Despite the record, Svendsen’s professional career stalled amid injuries and waning motivation. He left elite cycling by his early twenties—a reminder that VO₂ Max alone doesn’t guarantee performance longevity.
Joan Benoit Samuelson: The Efficiency Queen
In the 1980s, Joan Benoit Samuelson dominated the marathon world. Her VO₂ Max was measured in the high 70s [2]—extraordinary for a woman, but nowhere near Dæhlie or Svendsen’s scores.
Her secret was fractional utilization, what we call Redline Ratio: the percentage of VO₂ Max you can sustain at your second ventilatory threshold (VT2). Samuelson’s ratio was likely 85–90%, allowing her to hold a brutal pace for over two hours. She won the 1984 Olympic marathon and kept running sub-2:50 marathons into her 50s.
Why 90+ Is So Rare
Two forces converge at this level:
Genetics
Massive stroke volume (blood pumped per beat)
Dense capillary networks
High proportion of oxidative muscle fibers (Type I)
Naturally elevated hemoglobin
Training
15–25 hrs/week of aerobic work for a decade or more
Periodized high-intensity alongside huge base volume
Minimal detraining over years
Without the genetic ceiling, training won’t get you to 90+. Without the training, genetics alone won’t either.
VO₂ Max Is Not the Whole Story
A high ceiling matters, but so does how close you can get to it without falling apart.
Redline Ratio (fractional utilization) = % of VO₂ Max you can sustain at VT2
Economy/efficiency = how much oxygen you burn at a given pace/power
Tactics & resilience = how you spend your energy when it counts
Fractional utilization hinges on mitochondrial efficiency and lactate clearance—both trainable through sustained tempo work and race-specific efforts [3].

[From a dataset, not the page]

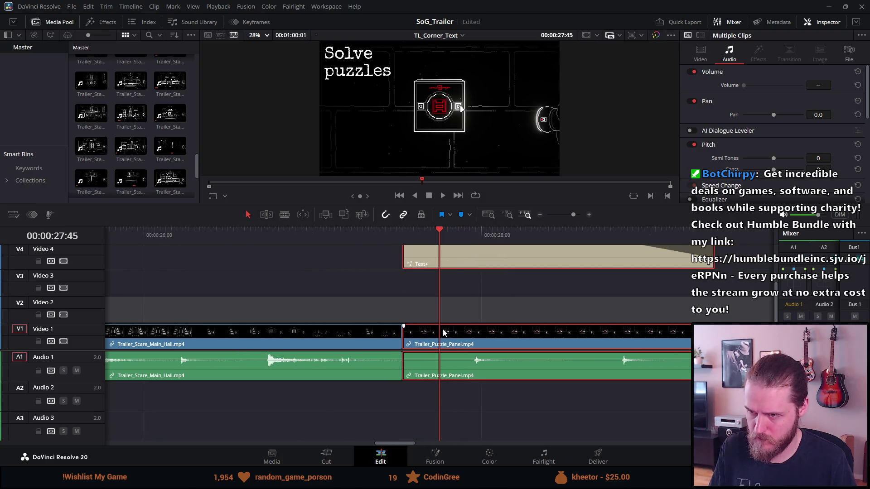
scroll(443, 330, "down", 3)
left_click(303, 233)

Lessons for the Rest of Us
Even if you’ll never see 90, the same principles apply:
Raise your ceiling with Zone 2 and VO₂ Max intervals.

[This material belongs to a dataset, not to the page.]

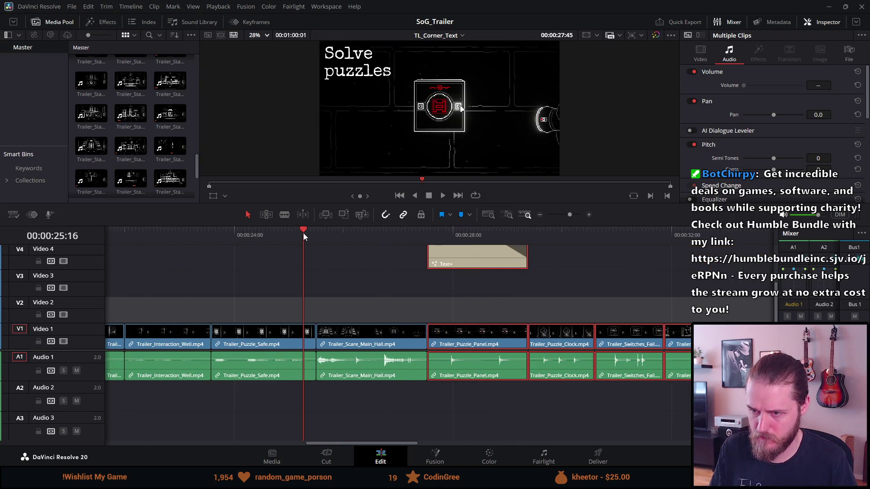
Drag the end clips' tails on V1, V2, V3 and A2 out to 00:01:00:00 and scrub to check.
key("space")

Push your Redline Ratio with threshold and tempo work.
Improve efficiency through skill, technique, and economy drills.
For a desk worker, boosting VO₂ Max by 10% and Redline Ratio by 5% could mean chasing kids without getting winded, hiking uphill with ease, or recovering from a flu in days instead of weeks—mirroring elites’ efficiency at everyday scales.

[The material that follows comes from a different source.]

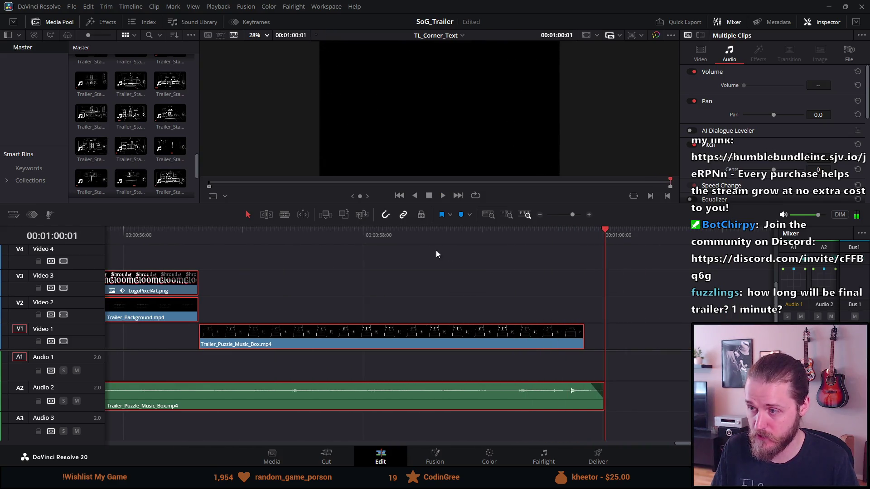
left_click(601, 400)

Why It Matters Beyond Sport
For elites, these numbers win medals. For everyone else, they shape quality of life, resilience to stress, and recovery after illness or surgery. VO₂ Max and Redline Ratio are not just performance stats—they’re healthspan markers.
References
Rønnestad BR, et al. The most powerful cyclists in history? Int J Sports Physiol Perform. 2013;8(5):593–596.
Joyner MJ, Coyle EF. Endurance exercise performance: the physiology of champions. J Physiol. 2008;586(1):35–44.
Bassett DR Jr, Howley ET. Limiting factors for maximum oxygen uptake. Int J Sports Med. 2000;21(1):1–8.
Saltin B, et al. The physiological profile of world-class endurance athletes. Scand J Med Sci Sports. 1995;5(3):129–135.
Ingjer F. Maximal oxygen uptake as a predictor of performance ability in elite cross-country skiers. Scand J Med Sci Sports. 1991;1(1):25–30.